The term “gray divorce” has caught on as a way to refer to the phenomenon of couples deciding to go their separate ways in their senior years. This is something we face in our Florida family law office on a regular basis due to the popularity of the Sunshine State as a top retirement destination.
This trend affects not only the divorcing spouses, but also their families. Specifically, adult children of such unions may be blindsided by the decision or there might even be feelings of relief or guilt, depending on the circumstances.
How can parents, other family members and friends support adult children in this situation? It helps to recognize some of the possible issues these adult kids may face.
Stiff upper lip?
A perception sometimes exists that because these children are adults, parental divorce should not be as hard as it would have been if they were still minors. But, significant emotional distress and concern can still manifest, according to Florida Today, noting that these adult children may hesitate seeking support.
They should be encouraged to talk to friends and family about their feelings or if that is too close to home or too much for the listeners, to seek professional therapy.

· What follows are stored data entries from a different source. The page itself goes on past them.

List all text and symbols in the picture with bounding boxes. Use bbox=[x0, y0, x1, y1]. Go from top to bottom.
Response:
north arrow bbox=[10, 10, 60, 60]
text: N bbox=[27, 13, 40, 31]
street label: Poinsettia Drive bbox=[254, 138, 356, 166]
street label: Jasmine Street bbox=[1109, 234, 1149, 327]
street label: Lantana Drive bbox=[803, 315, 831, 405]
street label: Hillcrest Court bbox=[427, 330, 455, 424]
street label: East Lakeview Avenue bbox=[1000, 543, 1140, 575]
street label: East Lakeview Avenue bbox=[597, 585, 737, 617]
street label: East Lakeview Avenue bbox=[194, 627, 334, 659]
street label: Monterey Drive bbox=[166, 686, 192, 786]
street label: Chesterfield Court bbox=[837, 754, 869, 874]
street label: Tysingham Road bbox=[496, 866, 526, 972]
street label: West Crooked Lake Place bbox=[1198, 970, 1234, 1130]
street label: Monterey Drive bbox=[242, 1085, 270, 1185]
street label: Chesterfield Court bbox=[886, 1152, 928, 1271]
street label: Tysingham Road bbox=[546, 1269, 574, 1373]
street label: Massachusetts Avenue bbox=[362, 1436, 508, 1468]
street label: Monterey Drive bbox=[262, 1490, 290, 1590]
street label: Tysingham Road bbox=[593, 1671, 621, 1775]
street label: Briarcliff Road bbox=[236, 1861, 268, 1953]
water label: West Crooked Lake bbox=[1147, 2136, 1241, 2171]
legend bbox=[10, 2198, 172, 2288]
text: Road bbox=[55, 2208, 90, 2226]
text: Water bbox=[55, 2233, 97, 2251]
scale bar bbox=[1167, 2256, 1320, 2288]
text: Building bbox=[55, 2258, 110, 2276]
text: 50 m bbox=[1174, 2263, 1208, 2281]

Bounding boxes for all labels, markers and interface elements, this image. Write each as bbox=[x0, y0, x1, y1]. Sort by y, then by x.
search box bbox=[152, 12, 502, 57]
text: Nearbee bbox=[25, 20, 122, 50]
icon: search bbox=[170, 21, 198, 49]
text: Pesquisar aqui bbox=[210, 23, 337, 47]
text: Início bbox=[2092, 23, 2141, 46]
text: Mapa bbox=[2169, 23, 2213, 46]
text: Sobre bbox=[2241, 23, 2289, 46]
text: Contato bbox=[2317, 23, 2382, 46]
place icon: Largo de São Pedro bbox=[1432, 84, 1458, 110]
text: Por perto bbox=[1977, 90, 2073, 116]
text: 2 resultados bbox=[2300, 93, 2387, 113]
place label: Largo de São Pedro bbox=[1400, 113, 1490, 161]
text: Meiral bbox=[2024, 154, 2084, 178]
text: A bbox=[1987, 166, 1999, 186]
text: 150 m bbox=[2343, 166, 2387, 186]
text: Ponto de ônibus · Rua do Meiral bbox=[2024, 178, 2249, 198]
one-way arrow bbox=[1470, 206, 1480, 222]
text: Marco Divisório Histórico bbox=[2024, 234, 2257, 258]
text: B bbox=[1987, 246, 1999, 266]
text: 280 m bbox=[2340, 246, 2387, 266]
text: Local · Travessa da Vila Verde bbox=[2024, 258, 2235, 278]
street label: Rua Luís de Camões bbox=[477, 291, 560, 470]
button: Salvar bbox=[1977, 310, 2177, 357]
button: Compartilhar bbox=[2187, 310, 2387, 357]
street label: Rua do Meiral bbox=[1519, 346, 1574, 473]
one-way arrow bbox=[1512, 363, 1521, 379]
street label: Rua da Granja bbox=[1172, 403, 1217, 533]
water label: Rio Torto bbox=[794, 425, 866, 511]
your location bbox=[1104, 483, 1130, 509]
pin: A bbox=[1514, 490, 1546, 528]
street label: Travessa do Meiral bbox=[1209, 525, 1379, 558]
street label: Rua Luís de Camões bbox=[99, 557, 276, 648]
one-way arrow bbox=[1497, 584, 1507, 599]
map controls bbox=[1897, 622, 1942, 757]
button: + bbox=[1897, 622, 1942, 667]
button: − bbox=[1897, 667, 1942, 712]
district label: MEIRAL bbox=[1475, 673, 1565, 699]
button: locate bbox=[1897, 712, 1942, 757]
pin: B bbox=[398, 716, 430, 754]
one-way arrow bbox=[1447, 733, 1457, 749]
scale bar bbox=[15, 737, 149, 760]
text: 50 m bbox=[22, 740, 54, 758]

The feelings are real and the family dynamics complex.
Talking to their own parents about the divorce is a tricky matter. Because the children are adults, parents may feel more comfortable talking to them about the breakdown of the marital relationship, but it may be distressing for the adult kids to hear. The divorcing parent may want to carefully consider the situation before discussing such details. Maybe the parent would be better to seek therapy instead of leaning on the children for support.
Another issue for adult kids is the sudden loss of family holidays and traditions. There can be feelings of loss and grief around changes in family traditions, especially if there are grandchildren (children of these adult children) involved. Divorcing parents and extended family can be proactive about coming up with new traditions before the adult children experience the void without the old ones.
Concern for safety
Another issue raised in the Florida Today article is that the adult child may suddenly worry about parental health and vulnerability if a parent is living alone unexpectedly, where before the other spouse was present to keep an eye out for problems. Will the parent need to move in with the adult child? Will the parent have enough money for care as a single person?
The divorcing parent can take concrete steps to put into place a new safety net. For example, if there are health concerns, perhaps the parent could hire a caregiver to look in on the parent newly living alone. If needed, the parent could seek a complete physical and mental assessment from a doctor to understand areas of concern and plan for support.